_TO DO_
**1)** According to the review of The Seed Detective below, why does Alexander share seed with displaced people?
**2)** How many seed varieties does Alexander maintain in his library, according to the review of The Seed Detective below?

_STUDY TEXT_
The Seed Detective: Uncovering the Secret Histories of Remarkable Vegetables

The Seed Detective: Uncovering the Secret Histories of Remarkable Vegetables, Adam Alexander's spirited introduction to the contemporary seed-saving movement and the relevance of vegetables to the human story, celebrates the hundreds of traditional, historically valuable crops rescued from extinction by a quiet cavalry of local farmers around the world.

Alexander, a film and television producer with a lifelong passion for growing food, is a seed guardian for the Heritage Seed Library in the U.K. He seeks indigenous varieties of key food seeds on his extensive global travels. Maintaining a library of 499 seed varieties, most no longer commercially available, Alexander is on a mission to promote the deliciousness, sustainability and biodiversity of locally grown crops over those that have been "industrialised, patented, corralled into tasteless cosmetic versions of goodness." He shares seed with gardeners much like himself--and with displaced people so that they can grow crops from their native lands.

_GIVEN INFORMATION_

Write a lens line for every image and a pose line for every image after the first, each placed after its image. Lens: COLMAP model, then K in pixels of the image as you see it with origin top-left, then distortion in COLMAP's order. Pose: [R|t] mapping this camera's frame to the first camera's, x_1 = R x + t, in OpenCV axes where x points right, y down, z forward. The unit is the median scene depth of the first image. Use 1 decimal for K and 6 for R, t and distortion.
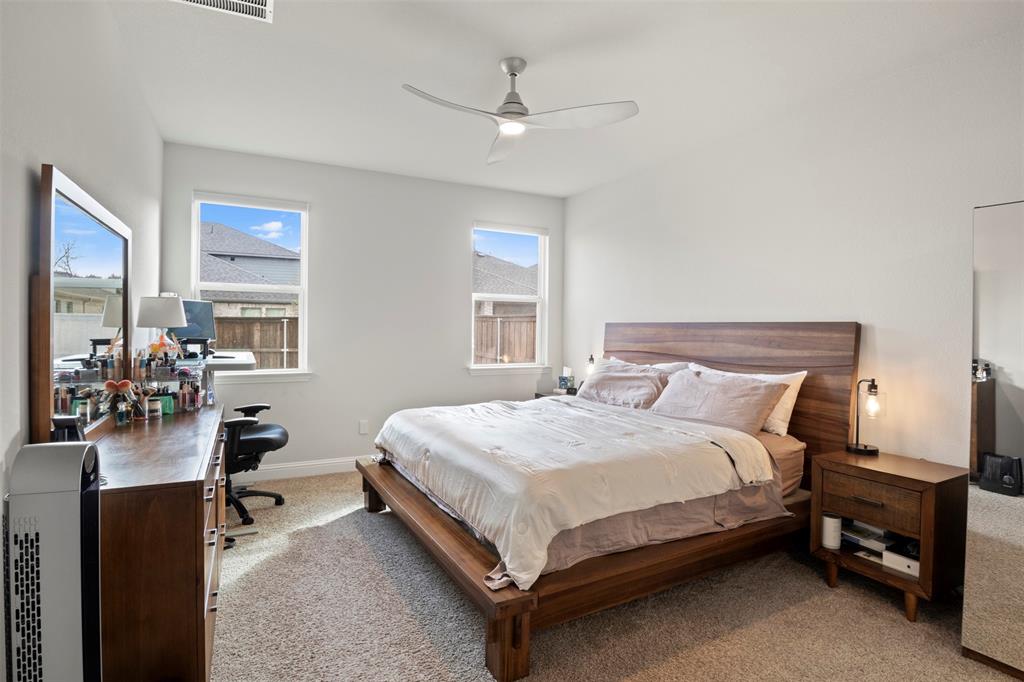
lens RADIAL K [[520.2, 0, 513.0], [0, 520.2, 336.7], [0, 0, 1]] dist [-0.026128, -0.000396]
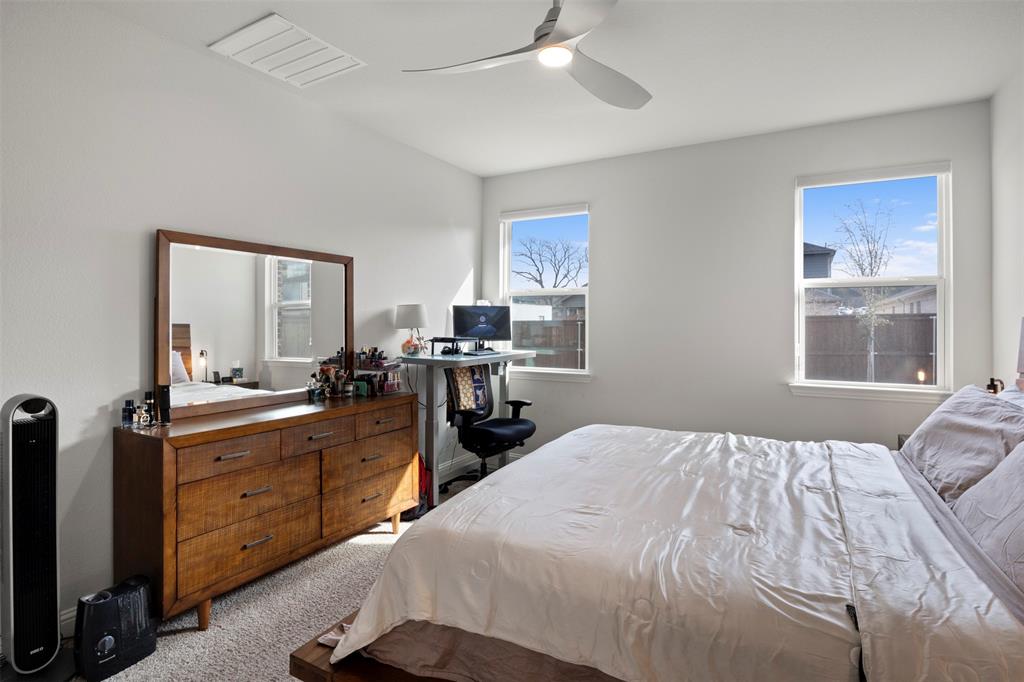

_WRITTEN RESPONSES_
**1)** He shares seed with displaced people so that they can grow crops from their native lands.

**2)** 499 seed varieties.